◆ **TU OBJETIVO**:
Reúne cada línea de los extractos en la que aparezca la palabra "images".

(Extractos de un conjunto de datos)
-- -- --
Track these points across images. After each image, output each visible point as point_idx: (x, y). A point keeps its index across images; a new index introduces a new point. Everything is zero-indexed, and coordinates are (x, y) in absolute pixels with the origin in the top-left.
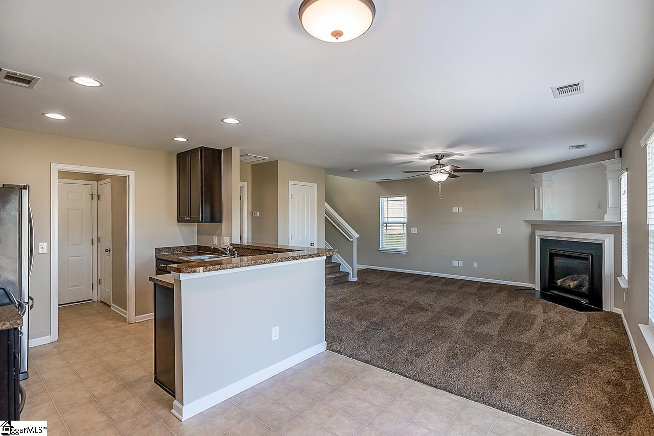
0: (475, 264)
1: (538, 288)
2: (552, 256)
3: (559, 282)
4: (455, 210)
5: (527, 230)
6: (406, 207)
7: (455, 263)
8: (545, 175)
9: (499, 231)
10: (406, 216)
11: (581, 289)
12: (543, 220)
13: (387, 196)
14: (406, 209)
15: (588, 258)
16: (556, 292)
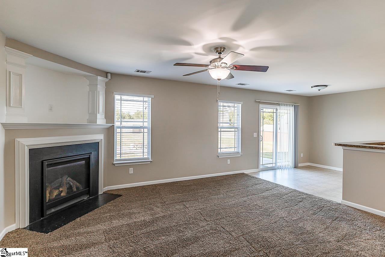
16: (53, 210)
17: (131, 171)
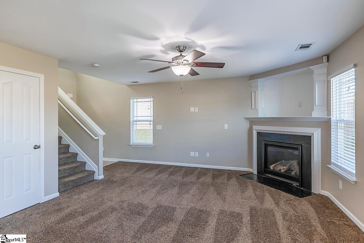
0: (208, 154)
1: (255, 172)
2: (266, 146)
3: (272, 167)
4: (192, 109)
5: (247, 125)
6: (152, 107)
7: (192, 154)
8: (260, 81)
9: (226, 126)
10: (152, 115)
11: (289, 173)
12: (259, 117)
13: (137, 98)
14: (152, 109)
15: (298, 148)
16: (270, 176)
17: (341, 185)
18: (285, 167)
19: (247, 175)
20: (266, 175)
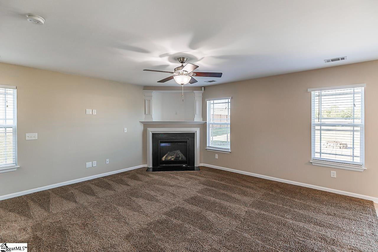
0: (108, 160)
1: (151, 166)
3: (163, 158)
4: (89, 111)
5: (141, 128)
7: (89, 164)
9: (126, 130)
11: (178, 159)
16: (164, 165)
17: (217, 156)
18: (173, 156)
19: (148, 169)
20: (161, 165)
-- -- --
◆ **TU SOLUCIÓN**:
Track these points across images. After each image, output each visible point as point_idx: (x, y). A point keeps its index across images; a new index introduces a new point. Everything is zero-indexed, and coordinates are (x, y) in absolute pixels with the origin in the top-left.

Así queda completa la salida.